Am 06.05.2008 eröffnete in der Berliner Wienerstraße das Cortina Bob, ein Punk-Auftrittsort, der etwa 220 Leute fasst. Mittlerweile teilen sich die beiden Betreiber Dorle und Ede die Aufgaben um den Betrieb. Wir trafen sie auf einen kurzen Plausch.

Welche Band eröffnete den Laden, und wie lange dauerte es von der Idee bis zur Eröffnung?

Dorle: Eröffnet haben wir mit the HEX DISPENSERS aus Austin, Texas. Damals war der Ede noch nicht mit im Boot. Die Idee bestand schon ein Jahr vorher, doch die Suche nach einer bezahlbaren Location und der Finanzierung hat gedauert. Renoviert haben wir mit befreundeten Handwerkern relativ schnell, denn wir haben vieles umgebaut, zweckentfremdet und wiederverwertet. Immerhin war der Laden schon vorher eine Disko, dann Venue, dann wieder Disko ... Es wäre schlichtweg dumm, alles neu zu machen, denn das Teuerste an Gastro ist die Patina. Außerdem mussten wir Knete durch Ideen ersetzen. Ede hat sich erst später um den Booker-Job beworben, das heißt, er hat mich angesprochen, wir haben über Voraussetzungen und Erwartungen gesprochen und die Zusammenarbeit dingfest gemacht.

Was hat es mit No Rules Booking auf sich, ist das eine eigene „Firma“?

Ede: Ich veranstalte seit etwa 16 Jahren Konzerte. Zuerst in Kassel und seit 2008 in Berlin. Hin und wieder, aber eher sehr selten buche ich auch Touren für befreundete Bands. Ich bin also nebenher auch noch eine One-Man-D.I.Y.-Agentur ... No Rules-Konzerte müssen nicht zwangsläufig im Cortina Bob stattfinden, tun es aber meistens.

Welches waren die drei legendärsten Konzerte im Laden, und warum?

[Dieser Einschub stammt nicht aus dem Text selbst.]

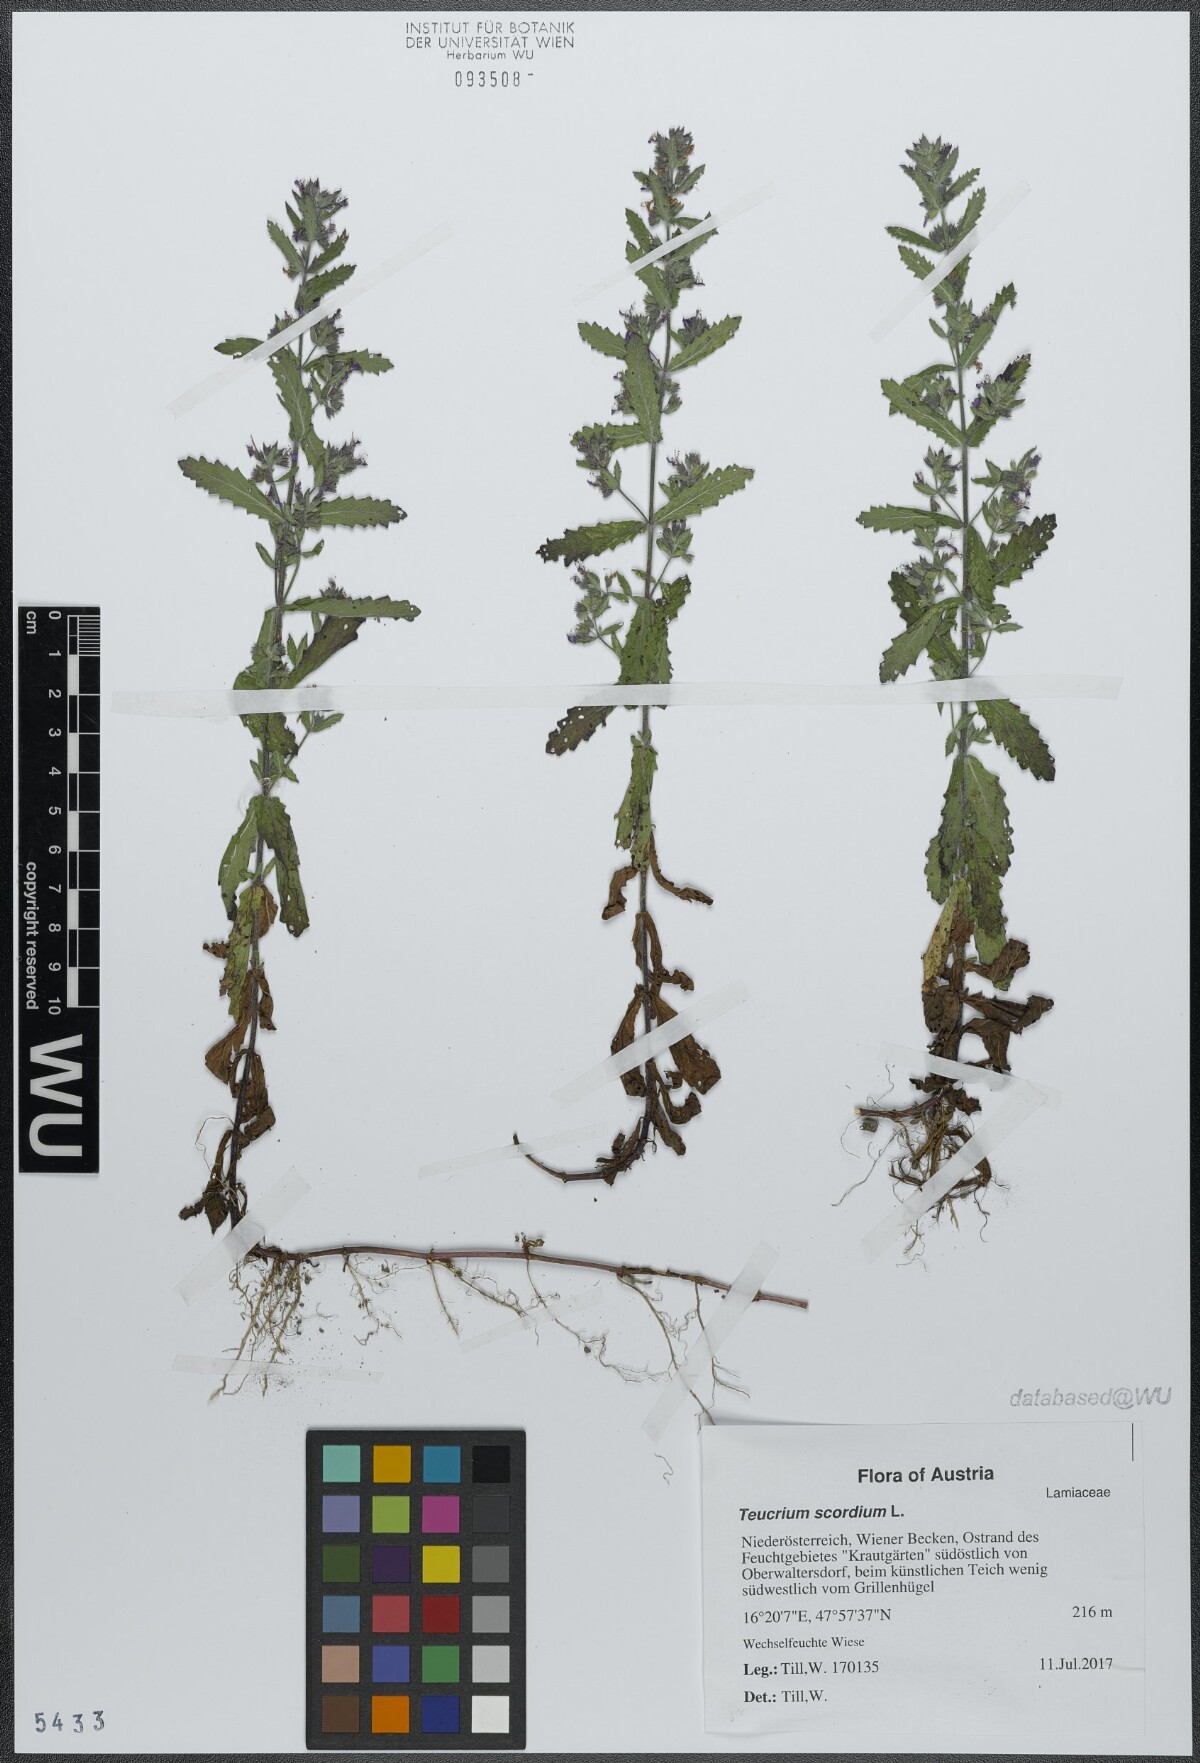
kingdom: Plantae
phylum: Tracheophyta
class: Magnoliopsida
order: Lamiales
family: Lamiaceae
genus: Teucrium
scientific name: Teucrium scordium
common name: Water germander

Ede: Das waren so viele, dass ich schon lange den Überblick verloren habe. Legendär waren unter anderem THE KIDS, THE QUEERS, OUTCASTS, DEFECTS, DXBXSX, TOTAL CHAOS, GBH, PENNYCOCKS, DEAN DIRG – zu viele, um sich auf drei zu einigen ... Legendär ist ein Konzert für mich, wenn die Band musikalisch wie menschlich richtig gut drauf ist, das Publikum zahlreich und gut am Feiern.

Dorle: Es waren wirklich zu viele wirklich einzigartige Shows in den vergangenen acht Jahren, großartig auch die SHOCKS, BABY WOODROSE, KADAVER, THE HEX DISPENSERS, sowie viele Berliner Bands, die einfach top notch sind! Für mich ist ein Abend gelungen, wenn vor und hinter den Kulissen alle, also der Türmann, der Tresen, die Bands, der Ede und die Wirtin auf ihre Kosten kamen, Spaß bei der Arbeit hatten. Denn das ist unser Job: wir verkaufen Freizeit.

Seid ihr manchmal erschöpft von der Sache, oder ist das noch ein nettes Hobby?

Ede: Wenn man gerne mit den Bands bis in die Früh feiert und mehrere Konzerte in Folge hat, kann es schon zur Erschöpfung führen. Aber ich sehe das immer noch als Hobby.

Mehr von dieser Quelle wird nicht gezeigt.